__EXERCISE A__
Recast the stretch of the entries below, from their first line through the line that contains "order: Poales", as a JSON list of strings with one string per line and blank lines omitted.

┌─ EXTRACT TO READ

Systems that Support Partitioning

To partition Flash memory, you must have at least two banks of Flash memory; a bank is a set of 4 chips. This requirement includes systems that support a single SIMM that has two banks of Flash memory. The minimum partition size is the size of a bank.

CiscoFlash MIB variables support partitioned Flash.

Benefits of Partitioning Flash Memory

Partitioning Flash memory provides the following benefits:

For any system, partitioning--rather than having one logical Flash memory device--provides a cleaner way of managing different files in Flash memory, especially if the Flash memory size is large.
For systems that execute code out of Flash memory, partitioning allows you to download a new image into the file system in one Flash memory bank while an image is being executed from the file system in the other bank. The download is simple and causes no network disruption or downtime. After the download is complete, you can switch over to the new image at a convenient time.
One system can hold two different images, one image acting as a backup for the other. Therefore, if a downloaded image fails to boot for some reason, the earlier running, good image is still available. Each bank is treated as a separate device.

Flash Load Helper versus Dual Flash Bank

Flash load helper is a software option that enables you to upgrade system s oftware on run-from-Flash systems that have a single bank of Flash memory. It is a lower-cost software upgrade solution than dual-bank Flash, which requires two banks of Flash memory on one SIMM. Flash load helper is only available on the Cisco 2500 series and Cisco 3000.

You might use Flash load helper rather than partitioning Flash into two banks for one of the following reasons:

If you want to download a new file into the same bank from which the current system image is executing.
If you want to download a file that is larger than the size of a bank, and hence want to switch to a single-bank mode.
If you have only one single-bank Flash SIMM installed. In this case, Flash load helper is the best option for upgrading your software.

See the "Use Flash Load Helper to Upgrade Software on Run-from-Flash Systems" section for information about using Flash load helper.

Partition Flash Memory

To partition Flash memory, perform the following task in global configuration mode:

Task	Command
Partition Flash memory.	partition flash partitions [size1 size2] partition device: [number-of-partitions][partition-size] (Cisco 1600 series and Cisco 3600 series)

This task will succeed only if the system has at least two banks of Flash and the partitioning does not cause an existing file in Flash memory to be split across the partitions.

For all platform except the Cisco 1600 series and Cisco 3600 series, Flash memory can only be partitioned into two partitions.

└─
┌─ INPUT FOR THIS TASK

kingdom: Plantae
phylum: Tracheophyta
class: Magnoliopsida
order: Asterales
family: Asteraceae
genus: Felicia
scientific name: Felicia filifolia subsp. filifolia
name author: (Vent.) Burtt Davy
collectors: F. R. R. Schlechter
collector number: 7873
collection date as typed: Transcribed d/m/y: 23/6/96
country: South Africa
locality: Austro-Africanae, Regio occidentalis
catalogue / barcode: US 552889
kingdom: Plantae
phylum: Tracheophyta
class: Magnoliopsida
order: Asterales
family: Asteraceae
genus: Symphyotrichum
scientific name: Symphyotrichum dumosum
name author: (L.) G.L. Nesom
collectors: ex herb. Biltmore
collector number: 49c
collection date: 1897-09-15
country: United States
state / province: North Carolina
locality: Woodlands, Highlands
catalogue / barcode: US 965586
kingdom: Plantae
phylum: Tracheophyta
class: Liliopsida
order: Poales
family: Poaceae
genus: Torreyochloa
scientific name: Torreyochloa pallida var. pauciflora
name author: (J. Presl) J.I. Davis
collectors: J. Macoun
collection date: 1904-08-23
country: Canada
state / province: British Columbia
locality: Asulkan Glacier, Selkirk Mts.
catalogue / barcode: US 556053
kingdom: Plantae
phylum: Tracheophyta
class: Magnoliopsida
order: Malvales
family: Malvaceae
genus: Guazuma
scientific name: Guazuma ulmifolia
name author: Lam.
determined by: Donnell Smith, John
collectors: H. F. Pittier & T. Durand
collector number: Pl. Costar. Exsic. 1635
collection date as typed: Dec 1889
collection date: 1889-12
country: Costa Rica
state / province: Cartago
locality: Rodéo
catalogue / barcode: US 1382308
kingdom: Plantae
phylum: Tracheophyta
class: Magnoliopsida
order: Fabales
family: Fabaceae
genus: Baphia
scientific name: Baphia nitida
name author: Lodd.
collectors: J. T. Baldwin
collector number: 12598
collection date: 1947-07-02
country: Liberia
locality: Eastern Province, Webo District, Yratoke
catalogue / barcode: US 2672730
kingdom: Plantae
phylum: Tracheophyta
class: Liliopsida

└─

__EXERCISE B__
Pick up the text on partitioning Flash memory after its last sentence and keep writing it.

__WRITTEN ANSWER A__
[
  "kingdom: Plantae",
  "phylum: Tracheophyta",
  "class: Magnoliopsida",
  "order: Asterales",
  "family: Asteraceae",
  "genus: Felicia",
  "scientific name: Felicia filifolia subsp. filifolia",
  "name author: (Vent.) Burtt Davy",
  "collectors: F. R. R. Schlechter",
  "collector number: 7873",
  "collection date as typed: Transcribed d/m/y: 23/6/96",
  "country: South Africa",
  "locality: Austro-Africanae, Regio occidentalis",
  "catalogue / barcode: US 552889",
  "kingdom: Plantae",
  "phylum: Tracheophyta",
  "class: Magnoliopsida",
  "order: Asterales",
  "family: Asteraceae",
  "genus: Symphyotrichum",
  "scientific name: Symphyotrichum dumosum",
  "name author: (L.) G.L. Nesom",
  "collectors: ex herb. Biltmore",
  "collector number: 49c",
  "collection date: 1897-09-15",
  "country: United States",
  "state / province: North Carolina",
  "locality: Woodlands, Highlands",
  "catalogue / barcode: US 965586",
  "kingdom: Plantae",
  "phylum: Tracheophyta",
  "class: Liliopsida",
  "order: Poales"
]

__WRITTEN ANSWER B__
For the Cisco 1600 series and Cisco 3600 series, the number of partitions that you can create in a Flash memory device equals the number of banks in the device. Enter the show device: all command to view the number of banks on the Flash memory device. The number of partition size entries you set must be equal to the number of specified partitions. For example, the partition slot0: 2 8 8 command configures two partitions to be 8 MB in size each. The first 8 corresponds to the first partition; the second 8 corresponds to the second partition.

Use Flash Load Helper to Upgrade Software on Run-from-Flash Systems

The Flash load helper software upgrade process is simple and does not require additional hardware; however, it does require some brief network downtime. A system image running from Flash can use Flash load helper only if the boot ROMs support Flash load helper. Otherwise, you must perform the Flash upgrade manually. See the "Manually Boot from Flash Memory" section.

Flash load helper is an automated procedure that reloads the ROM-based image, downloads the software to Flash memory, and reboots to the system image in Flash memory. Flash load helper performs checks and validations to maximize the success of a Flash upgrade and minimize the chance of leaving Flash memory either in an erased state or with a file that cannot boot.

In run-from-Flash systems, the software image is stored in and executed from the Flash EPROM rather than from RAM. This method reduces memory cost. A run-from-Flash system requires enough Flash EPROM to hold the image and enough main system RAM to hold the routing tables and data structures. The system does not need the same amount of main system RAM as a run-from-RAM system because the full image does not reside in RAM. Run-from-Flash systems include the Cisco 2500 series and some Cisco 3000 series.

Flash Load Helper Features

Flash load helper includes the following features:

Confirms access to the specified source file on the specified server before erasing Flash memory and reloading to the ROM image for the actual upgrade.
Warns you if the image being downloaded is not appropriate for the system.
Prevents reloads to the ROM image for a Flash upgrade if the system is not set up for automatic booting and the user is not on the console terminal. In the event of a catastrophic failure during the upgrade, Flash load helper can bring up the boot ROM image as a last resort rather than forcing the system to wait at the ROM monitor prompt for input from the console terminal.
Retries
Flash downloads automatically up to six times. The retry sequence is as follows:
- First try
- Immediate retry
- Retry after 30 seconds
- Reload ROM image and retry
- Immediate retry
- Retry after 30 seconds
Allows you to save any configuration changes made before you exit out of the system image.
Notifies users logged in to the system of the impending switch to the boot ROM image so that they do not lose their connections unexpectedly.
Logs console output during the Flash load helper operation into a buffer that is preserved through system reloads. You can retrieve the buffer contents from a running image. The output is useful when console access is unavailable or a failure occurs in the download operation.

Flash load helper can also be used on systems with multiple banks of Flash memory that support Flash memory partitioning. Flash load helper enables you to download a new file into the same partition from which the system is executing an image.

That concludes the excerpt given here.